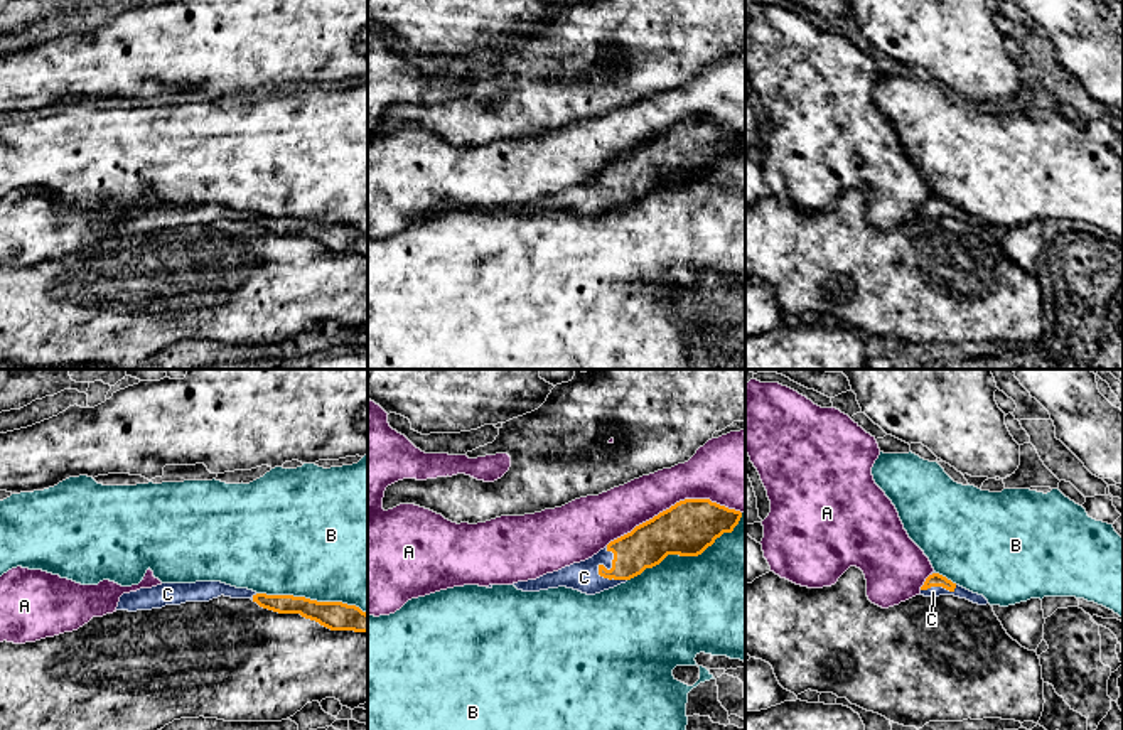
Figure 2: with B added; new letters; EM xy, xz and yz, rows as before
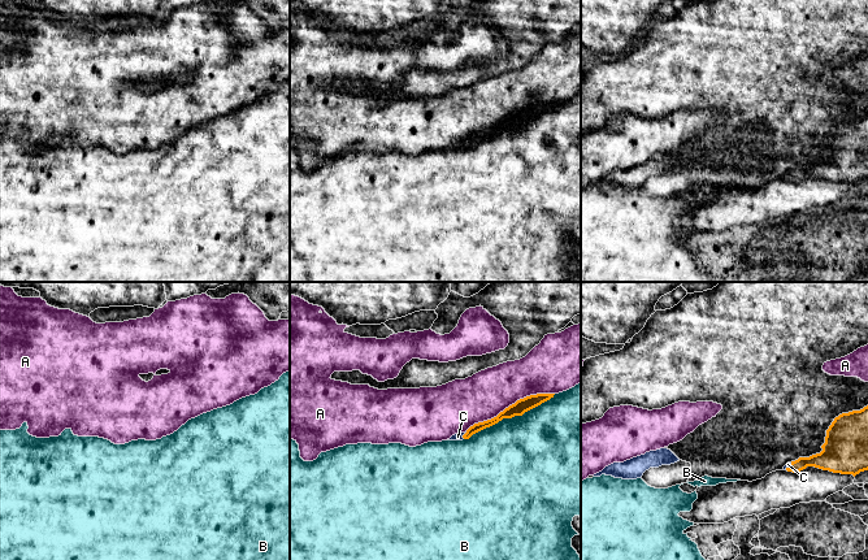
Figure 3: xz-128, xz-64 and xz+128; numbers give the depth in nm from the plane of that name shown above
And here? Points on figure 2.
A: contact xz (675, 127); keep apart
B: contact xz (688, 177); keep apart
C: contact xz (599, 191); join
Join: C

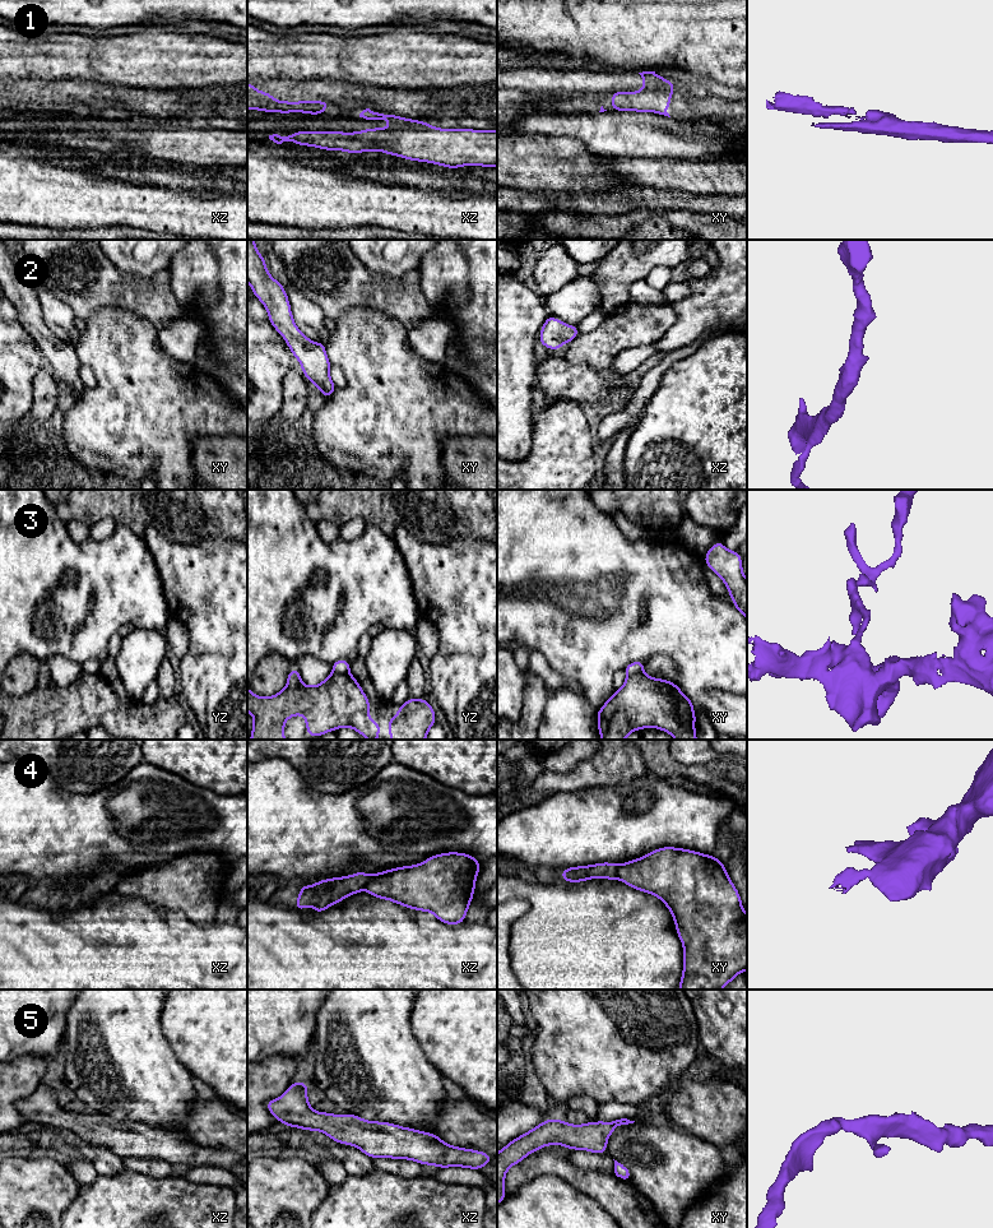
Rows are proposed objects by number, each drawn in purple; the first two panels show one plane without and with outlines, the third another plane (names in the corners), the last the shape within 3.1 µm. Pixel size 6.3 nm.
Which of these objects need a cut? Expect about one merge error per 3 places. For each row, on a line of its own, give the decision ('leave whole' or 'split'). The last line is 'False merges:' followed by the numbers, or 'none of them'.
1: split
2: leave whole
3: split
4: split
5: leave whole
False merges: 1, 3, 4

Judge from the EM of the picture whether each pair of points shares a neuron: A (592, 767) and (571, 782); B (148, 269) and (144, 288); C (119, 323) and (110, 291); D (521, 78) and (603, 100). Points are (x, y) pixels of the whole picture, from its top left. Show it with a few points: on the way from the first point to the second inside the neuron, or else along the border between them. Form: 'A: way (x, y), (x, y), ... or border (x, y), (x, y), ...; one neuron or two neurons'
A: way (587, 772), (576, 779); one neuron
B: border (117, 269), (142, 276), (167, 272); two neurons
C: border (143, 316), (103, 306), (87, 318); two neurons
D: border (606, 92), (574, 92), (548, 96); two neurons

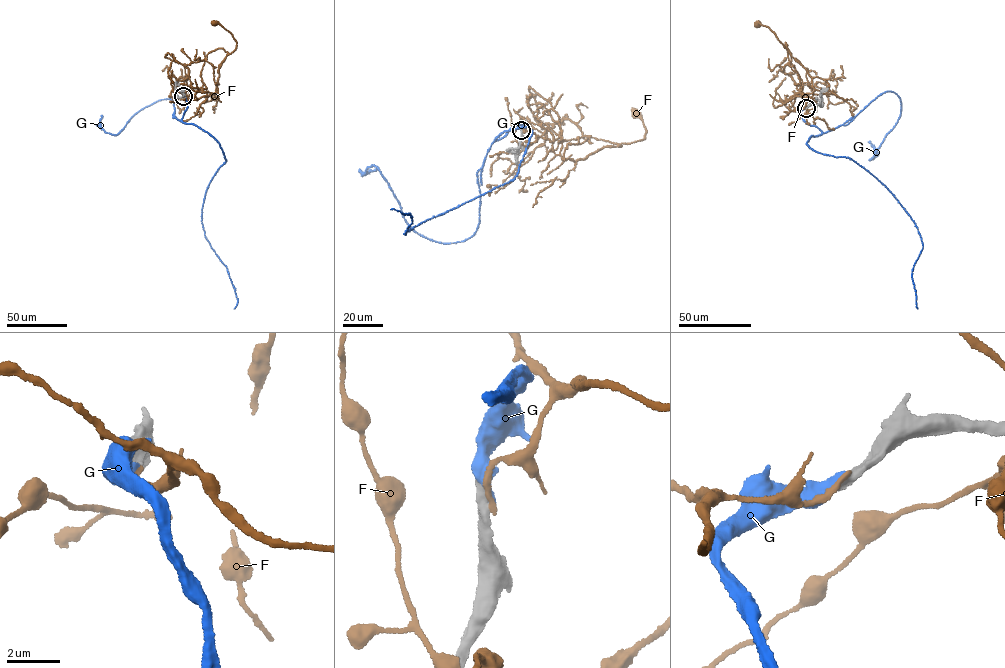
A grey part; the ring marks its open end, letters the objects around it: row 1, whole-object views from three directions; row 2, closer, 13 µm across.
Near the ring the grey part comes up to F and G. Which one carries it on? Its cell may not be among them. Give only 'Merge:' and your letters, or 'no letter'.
Merge: G

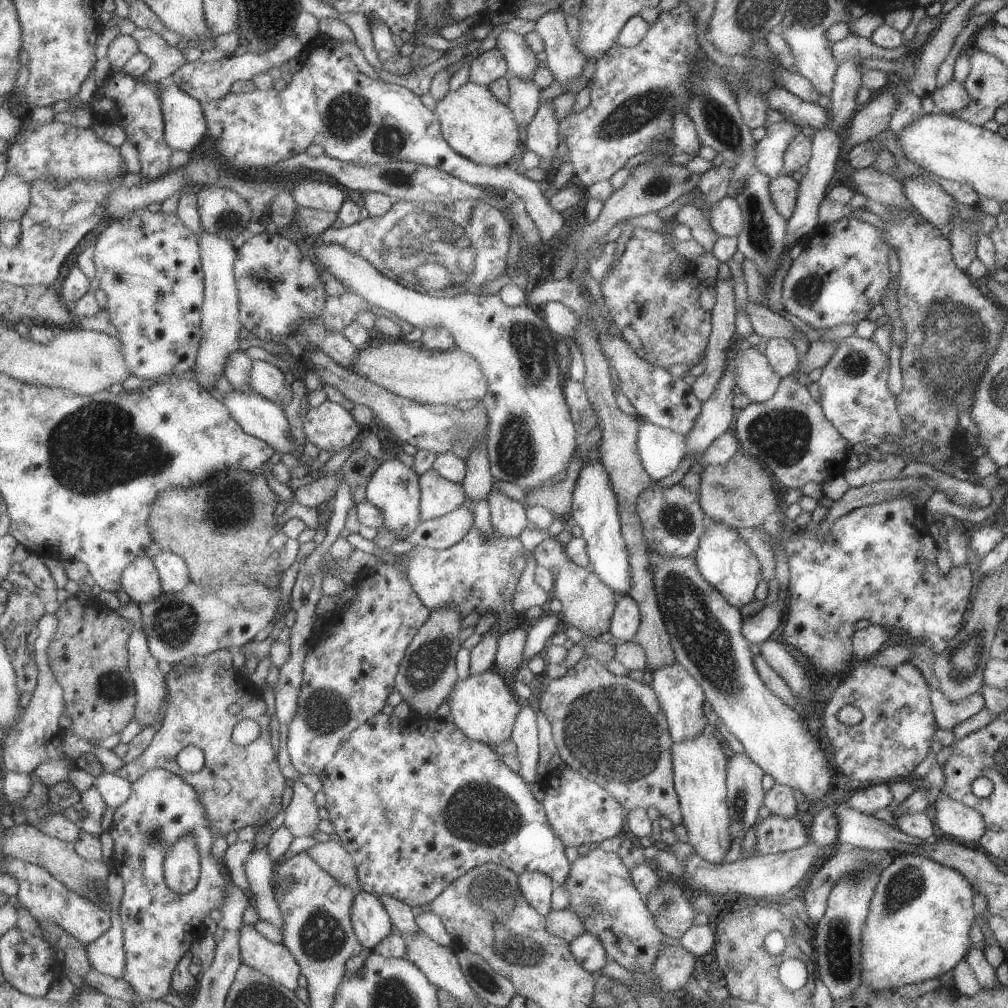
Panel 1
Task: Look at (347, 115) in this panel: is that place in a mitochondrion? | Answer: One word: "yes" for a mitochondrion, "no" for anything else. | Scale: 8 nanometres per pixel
yes

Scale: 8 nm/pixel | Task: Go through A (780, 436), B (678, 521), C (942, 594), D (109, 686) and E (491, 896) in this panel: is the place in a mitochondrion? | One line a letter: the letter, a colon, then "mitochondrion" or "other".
A: mitochondrion
B: mitochondrion
C: other
D: mitochondrion
E: mitochondrion

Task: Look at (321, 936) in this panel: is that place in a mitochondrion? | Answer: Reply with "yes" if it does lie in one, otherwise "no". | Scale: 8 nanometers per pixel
yes

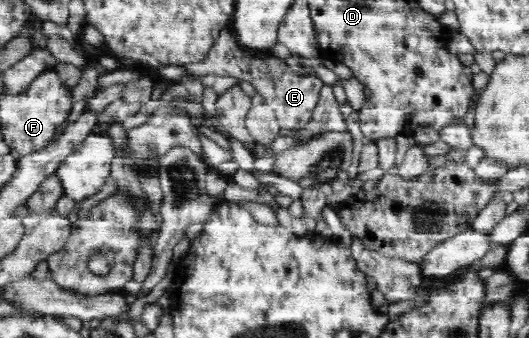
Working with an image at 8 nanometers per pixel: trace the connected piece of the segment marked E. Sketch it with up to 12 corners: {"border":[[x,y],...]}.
{"border":[[232,22],[185,74],[249,81],[280,127],[311,125],[324,84],[270,51],[241,44]]}

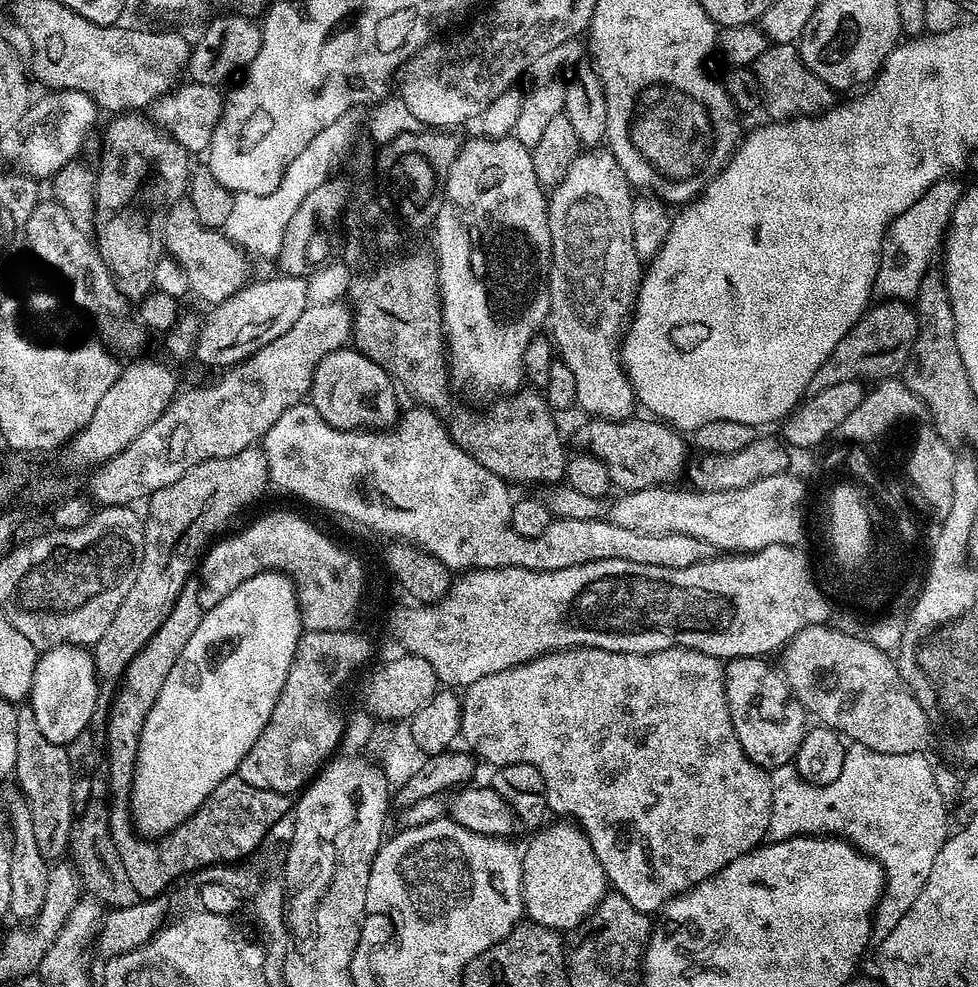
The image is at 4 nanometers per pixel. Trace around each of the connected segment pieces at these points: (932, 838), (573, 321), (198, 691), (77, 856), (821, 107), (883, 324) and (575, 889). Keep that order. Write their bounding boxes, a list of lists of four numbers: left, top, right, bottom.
[[767,743,950,946],[546,150,642,420],[128,570,302,838],[67,798,125,909],[750,43,837,122],[807,299,920,393],[522,818,609,930]]

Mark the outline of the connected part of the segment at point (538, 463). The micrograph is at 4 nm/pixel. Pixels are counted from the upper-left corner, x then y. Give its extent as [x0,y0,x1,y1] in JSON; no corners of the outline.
[450,390,566,486]

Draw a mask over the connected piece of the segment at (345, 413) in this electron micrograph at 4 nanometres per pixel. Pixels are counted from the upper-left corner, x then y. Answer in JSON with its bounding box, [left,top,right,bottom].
[310,347,402,430]

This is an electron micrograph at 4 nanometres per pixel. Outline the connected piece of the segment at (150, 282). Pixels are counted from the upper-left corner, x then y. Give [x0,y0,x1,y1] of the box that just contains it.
[94,114,190,302]

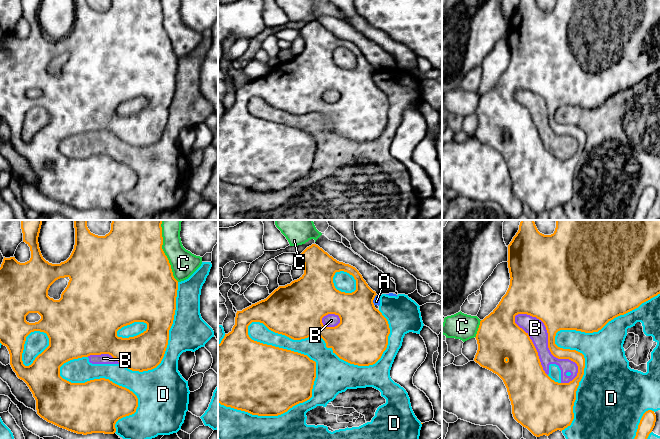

○ ○ ○ ○ ○

> Work to be completed
Write the entries above out in full, exactly, with no images.

> Expected answer
Figure 2: with B added; new letters; EM xy, xz and yz, rows as before
Figure 3: xz-128, xz-64 and xz+128; numbers give the depth in nm from the plane of that name shown above
And here? Points on figure 2.
A: contact xz (675, 127); keep apart
B: contact xz (688, 177); keep apart
C: contact xz (599, 191); join
Join: C

Rows are proposed objects by number, each drawn in purple; the first two panels show one plane without and with outlines, the third another plane (names in the corners), the last the shape within 3.1 µm. Pixel size 6.3 nm.
Which of these objects need a cut? Expect about one merge error per 3 places. For each row, on a line of its own, give the decision ('leave whole' or 'split'). The last line is 'False merges:' followed by the numbers, or 'none of them'.
1: split
2: leave whole
3: split
4: split
5: leave whole
False merges: 1, 3, 4

Judge from the EM of the picture whether each pair of points shares a neuron: A (592, 767) and (571, 782); B (148, 269) and (144, 288); C (119, 323) and (110, 291); D (521, 78) and (603, 100). Points are (x, y) pixels of the whole picture, from its top left. Show it with a few points: on the way from the first point to the second inside the neuron, or else along the border between them. Form: 'A: way (x, y), (x, y), ... or border (x, y), (x, y), ...; one neuron or two neurons'
A: way (587, 772), (576, 779); one neuron
B: border (117, 269), (142, 276), (167, 272); two neurons
C: border (143, 316), (103, 306), (87, 318); two neurons
D: border (606, 92), (574, 92), (548, 96); two neurons

A grey part; the ring marks its open end, letters the objects around it: row 1, whole-object views from three directions; row 2, closer, 13 µm across.
Near the ring the grey part comes up to F and G. Which one carries it on? Its cell may not be among them. Give only 'Merge:' and your letters, or 'no letter'.
Merge: G

Panel 1
Task: Look at (347, 115) in this panel: is that place in a mitochondrion? | Answer: One word: "yes" for a mitochondrion, "no" for anything else. | Scale: 8 nanometres per pixel
yes

Scale: 8 nm/pixel | Task: Go through A (780, 436), B (678, 521), C (942, 594), D (109, 686) and E (491, 896) in this panel: is the place in a mitochondrion? | One line a letter: the letter, a colon, then "mitochondrion" or "other".
A: mitochondrion
B: mitochondrion
C: other
D: mitochondrion
E: mitochondrion

Task: Look at (321, 936) in this panel: is that place in a mitochondrion? | Answer: Reply with "yes" if it does lie in one, otherwise "no". | Scale: 8 nanometers per pixel
yes

Working with an image at 8 nanometers per pixel: trace the connected piece of the segment marked E. Sketch it with up to 12 corners: {"border":[[x,y],...]}.
{"border":[[232,22],[185,74],[249,81],[280,127],[311,125],[324,84],[270,51],[241,44]]}

The image is at 4 nanometers per pixel. Trace around each of the connected segment pieces at these points: (932, 838), (573, 321), (198, 691), (77, 856), (821, 107), (883, 324) and (575, 889). Keep that order. Write their bounding boxes, a list of lists of four numbers: left, top, right, bottom.
[[767,743,950,946],[546,150,642,420],[128,570,302,838],[67,798,125,909],[750,43,837,122],[807,299,920,393],[522,818,609,930]]

Mark the outline of the connected part of the segment at point (538, 463). The micrograph is at 4 nm/pixel. Pixels are counted from the upper-left corner, x then y. Give its extent as [x0,y0,x1,y1] in JSON; no corners of the outline.
[450,390,566,486]

Draw a mask over the connected piece of the segment at (345, 413) in this electron micrograph at 4 nanometres per pixel. Pixels are counted from the upper-left corner, x then y. Answer in JSON with its bounding box, [left,top,right,bottom].
[310,347,402,430]

This is an electron micrograph at 4 nanometres per pixel. Outline the connected piece of the segment at (150, 282). Pixels are counted from the upper-left corner, x then y. Give [x0,y0,x1,y1] of the box that just contains it.
[94,114,190,302]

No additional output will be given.